Pros and Cons of this Approach

Pros (Advantages)

  1. Unified Codebase & Simplicity: Your entire application logic lives in one place. No need to manage, test, and deploy a separate service in a different language.
  2. Developer Experience: It’s pure Laravel. You use tools you already know: Eloquent, the Http client, Jobs, Queues, etc.
  3. Seamless Model Access: The job gets the actual Document Eloquent model. Updating status is as simple as $this->document->update([...]). There is no need for internal API calls/webhooks between services.
  4. Built-in Error Handling: Laravel’s queue system has robust, built-in support for retries, timeouts, and a failed_jobs table for easy inspection.
  5. Simplified Deployment: You deploy one application. To scale the processing, you just run more php artisan queue:work processes on one or more servers.

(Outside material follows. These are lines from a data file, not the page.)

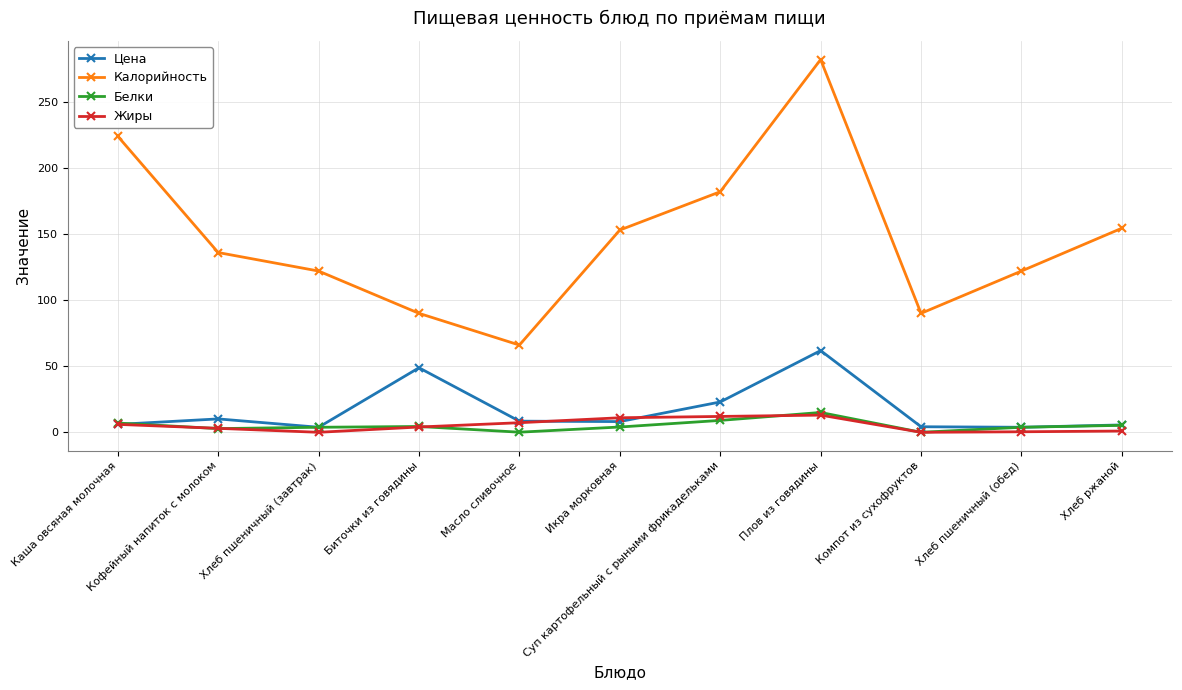

True or false: Калорийность and Жиры cross at least once.

False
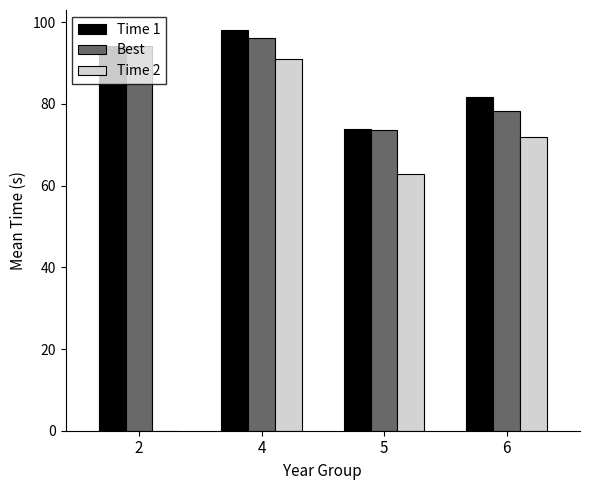

What is the sum of all Best values?

342.0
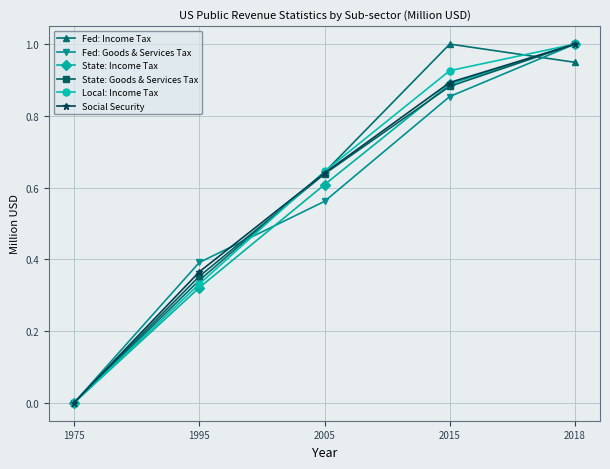

What is the sum of all State: Income Tax values?

2.8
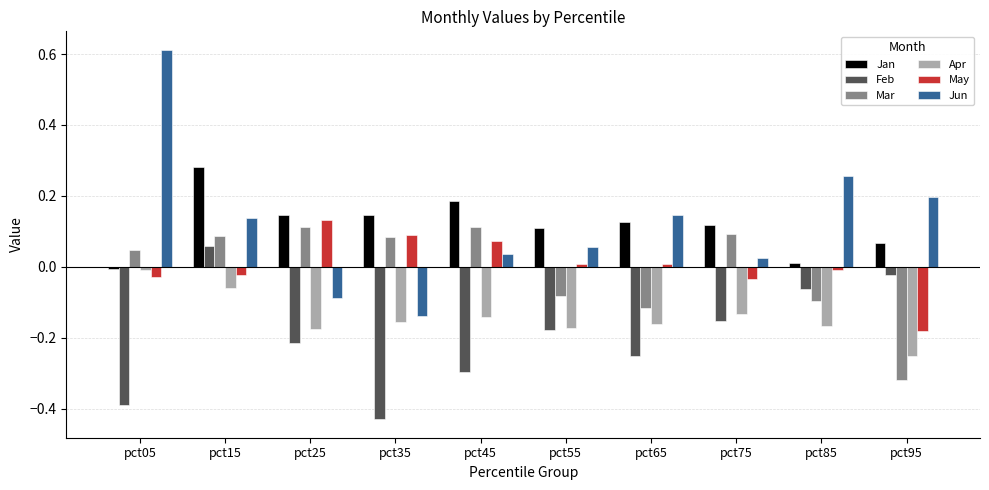

Does the chart contain any negative values?

Yes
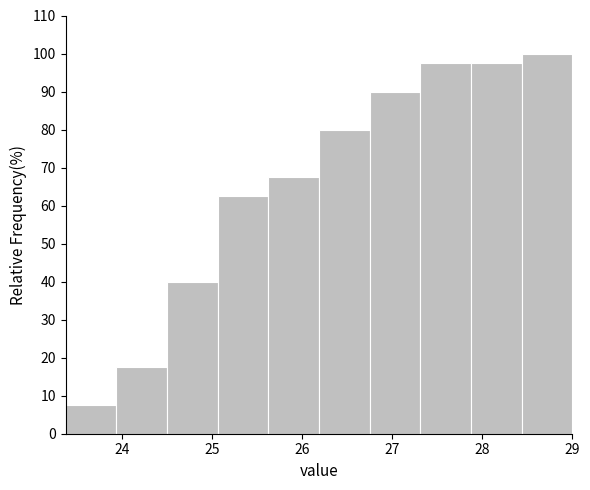

Reading left to right, list every bar in this chart as the range it spans on the x-axis followed by its height. Neither the bar edges nor the heights are printed on the chart, so give them approximately, as read against the axes.

23.4 to 23.9: 8
23.9 to 24.5: 18
24.5 to 25.1: 40
25.1 to 25.6: 63
25.6 to 26.2: 68
26.2 to 26.7: 80
26.7 to 27.3: 90
27.3 to 27.9: 98
27.9 to 28.4: 98
28.4 to 29.0: 100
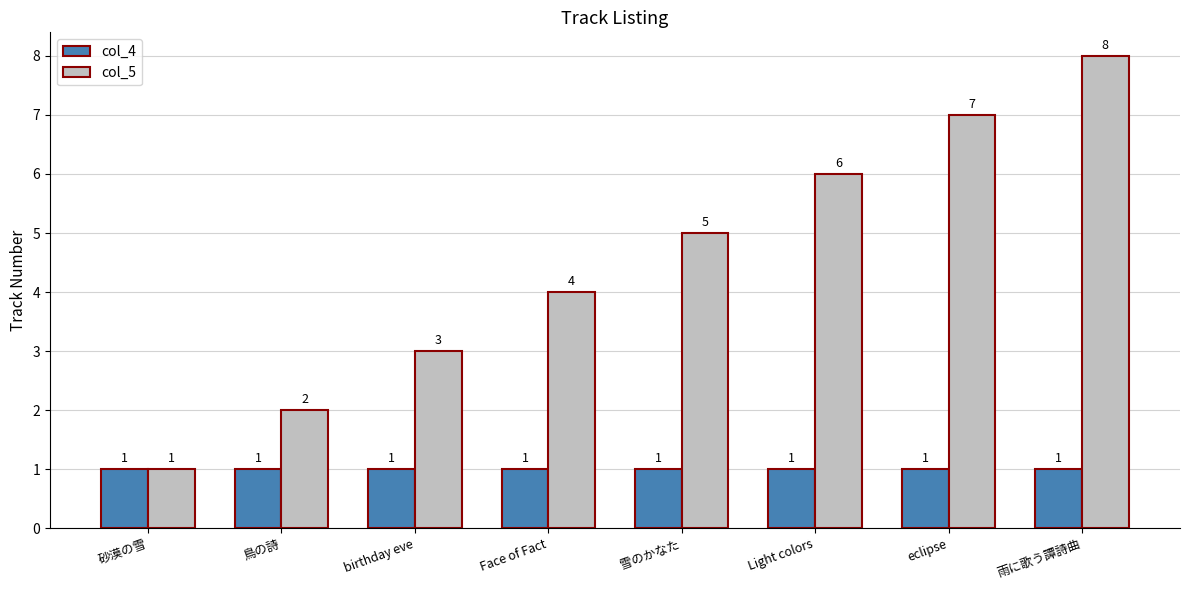

Does the chart contain stacked bars?

No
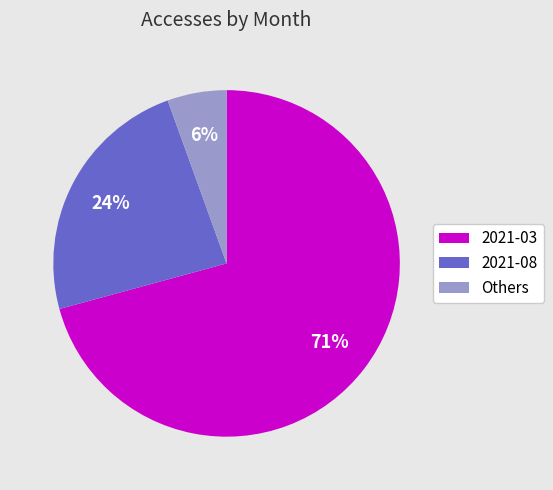

The 2021-08 slice represents 32% of the pie. True or false?

False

Cons (The “Less Optimal” Aspects)

  1. Language Ecosystem: Python has a richer ecosystem for data science, machine learning, and AI tasks (e.g., libraries for generating embeddings locally). In PHP, you will almost always rely on calling external APIs for these tasks.
  2. Resource Management: If you run your queue workers on the same server as your web server (e.g., Forge, Ploi default setup), a very intensive job could potentially impact web request performance. The solution is to run workers on separate, dedicated servers, which is a common scaling pattern.
  3. Single Point of Failure: If your Laravel app goes down, both the web front-end and the processing back-end go down. (This is true for any monolith).
For your use case, using the Laravel Queue with an Artisan worker is the optimal choice to start with. The benefits of simplicity, speed of development, and maintainability are immense. The performance of this entire flow is dictated by the external APIs (docling, embedding API) and database writes, not by the execution speed of PHP. Therefore, the “cons” are largely academic until you reach a massive scale where a microservice architecture might become necessary. To get this running in production, you will need:
  1. Configure your queue driver to redis in .env.
  2. Install a process manager like Supervisor on your server to run php artisan queue:work and ensure it stays running.